Data extract START

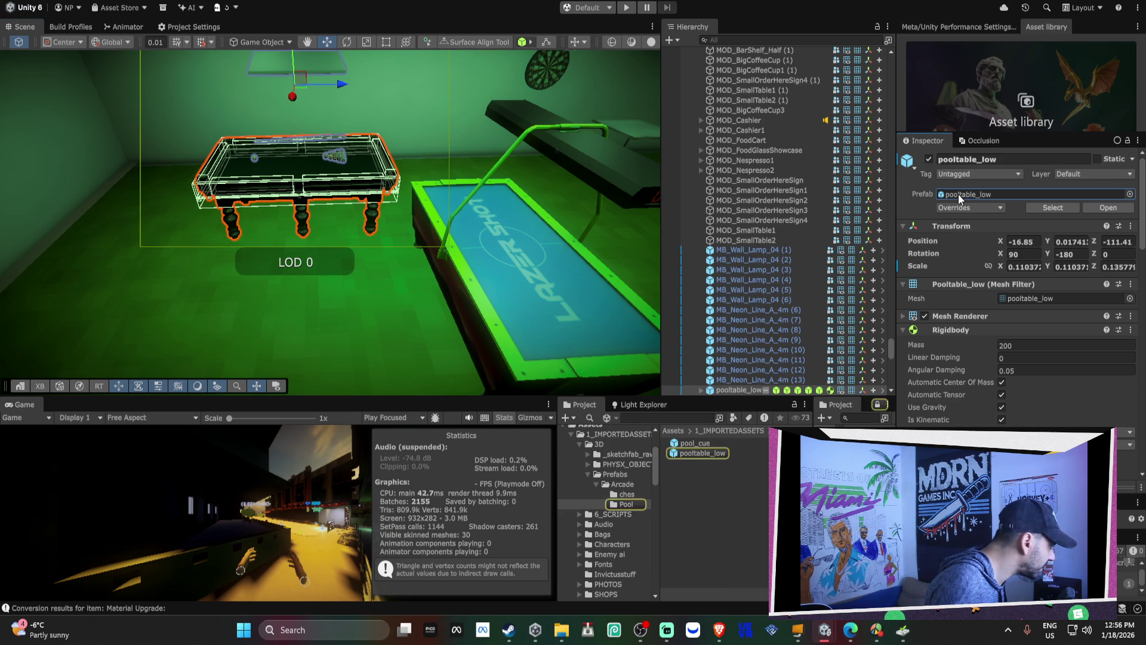
left_click(622, 485)
left_click(597, 485)
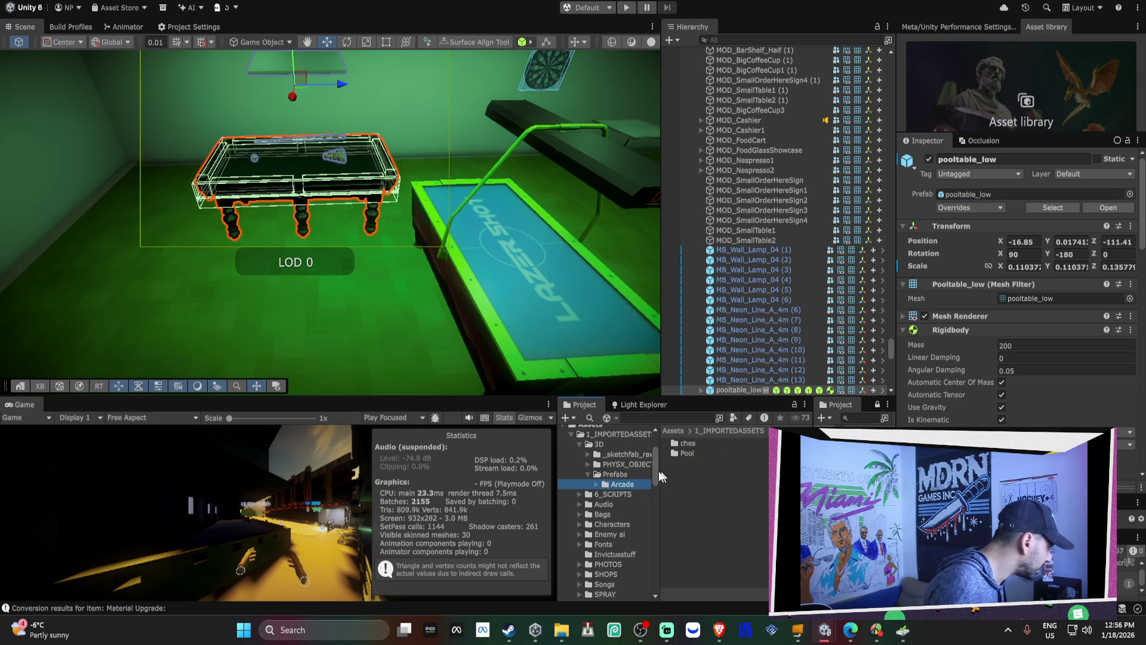
Step: Create an AirHockey folder inside Prefabs/Arcade and open it
right_click(697, 476)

Data extract END

— Action item —
All of the data must be set down exactly, with no pictures included.

— Expected answer —
left_click(622, 485)
left_click(597, 485)
Step: Create an AirHockey folder inside Prefabs/Arcade and open it
right_click(697, 476)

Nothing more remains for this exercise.